Many compare his current predicament to the spring of 2014, when a defeat against valiant Hull City at Wembley could well have seen him walk away.

He recalled of that time: “It was a special pressure. It was difficult for us. 2014 was special pressure, this time, was special opportunity for us.”

Why special pressure?

“As we had not won a trophy for a long time. And that people wanted to us to win a trophy or questioned us about winning a trophy. As well as we had the opportunity in the semi final to go to the final and win the cup. Overall yes the pressure was big.”

A smattering of those from provisional wing of Arsenal fans unbelievably see that comeback and 3-2 win in extra time against the Tigers as a missed opportunity for the club to be rid of Wenger.

Such absurdity is not welcomed by the majority but it is indicative of the feelings the latter years of his reign have brought. And there are some on social media spouting the same nonsense this weekend.

They are not representative.

Because Arsenal – the club and its true fans – have always loved the FA Cup.

And there is a real and present danger of an uneasy truce breaking out for 24 hours at least while the majority of fans unite behind their bid to lift this famous old trophy for a record 13th time.

The ideal scenario proposed by many would be Wenger to defeat City tomorrow, and win the final before he walks off into the sunset – and the bitterness engendered as much by his stubbornness as by poor results will disappear.

It sounds simple when you say it quickly enough.

But that requires a lot of work first. And a public announcement by Wenger about his future. Until that comes disharmony will reign.

In the words of Bruce Springsteen you glorify the past when the future dries up.

Which partly explains Wenger looking back with as much as nostalgia as this proud man allowed himself – in the absence of a discussion about his forthcoming plans.

He said: “I want to win the FA Cup.

“I used over the years always the League Cup – as we played in the Champions League -–to develop the younger players.

“The FA Cup is one of the major trophies and that is why I have prepared properly for it every time.

“It is always a tricky period as when you play over Christmas you play a lot and after at the beginning of January you have the third round.

“That is the round when you have to turn up and I always say to the players we have prepared well always beginning of January not to go out.”

With victories on the road against at Preston’s evocative if transformed Deepdale, a convincing win on the south coast against Southampton’s promising but raw youngsters and a brace of wins against non-league opposition in Sutton and Lincoln, Arsenal are two games away from lifting the pot again.

Yet Wenger is as downbeat as he has ever been at this stage of the season.

He said: “We have to win the game and see for the rest of the season.

“We still have to not give up to be in the top four and have to give absolutely everything on Sunday.

“At the end of the season we will judge everything.”

There have been far too many false dawns by his teams over the last decade to even talk about turning points, but his victory at Middlesbrough on Monday evening showed, at the very least that they have far more heart than they showed during their pathetic capitulation at Selhurst Park against Crystal Palace the previous Monday.

He adds: “When you have negative results like we had it can divide or unite.

“At some stage you have to show you can fight together.
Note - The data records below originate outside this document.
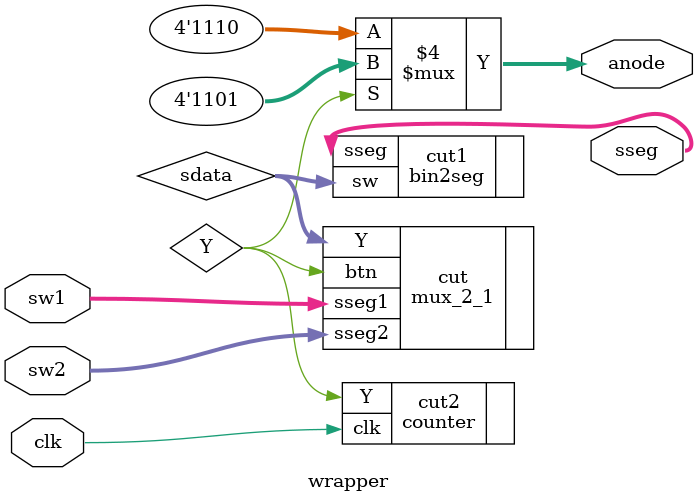
<source format=v>
`timescale 1ns / 1ps


module wrapper(
    input clk,
    input [3:0] sw1,
    input [3:0] sw2,
    output [6:0] sseg,
    output reg [3:0] anode
    );
    
    wire [3:0] sdata;
    wire Y;
    
    counter cut2(.clk(clk), .Y(Y));
    
    
    mux_2_1 cut(.sseg1(sw1), .sseg2(sw2), .btn(Y), .Y(sdata));
    
    bin2seg cut1(.sw(sdata),.sseg(sseg));
    
    always @(Y) begin
        if (Y == 0) 
            anode = 4'b1110;
        else 
            anode = 4'b1101;
     end
    
endmodule
</source>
Even if people will say it’s normal you win at Middlesbrough, when you go through a bad period it’s difficult in your head to win everywhere.

“The best way to win is first to show that you can fight again. People questioned our fighting spirit, rightly so, when you came out of the Palace game.

“We had to show again that we can fight together.

“You know as well when the team fights and doesn’t do it creates even more uncertainty.

“The fact they did fight and did win had a positive impact.”

A positive spirit is needed on Sunday if dreams of silverware are to be realised.

But whether his team shows enough collective fight and spirit to allow their gilded talents to emerge in the wide open spaces of the Wembley turf on Sunday is just another still-unanswered question among the litany of others Wenger and his underachieving team have prompted this season.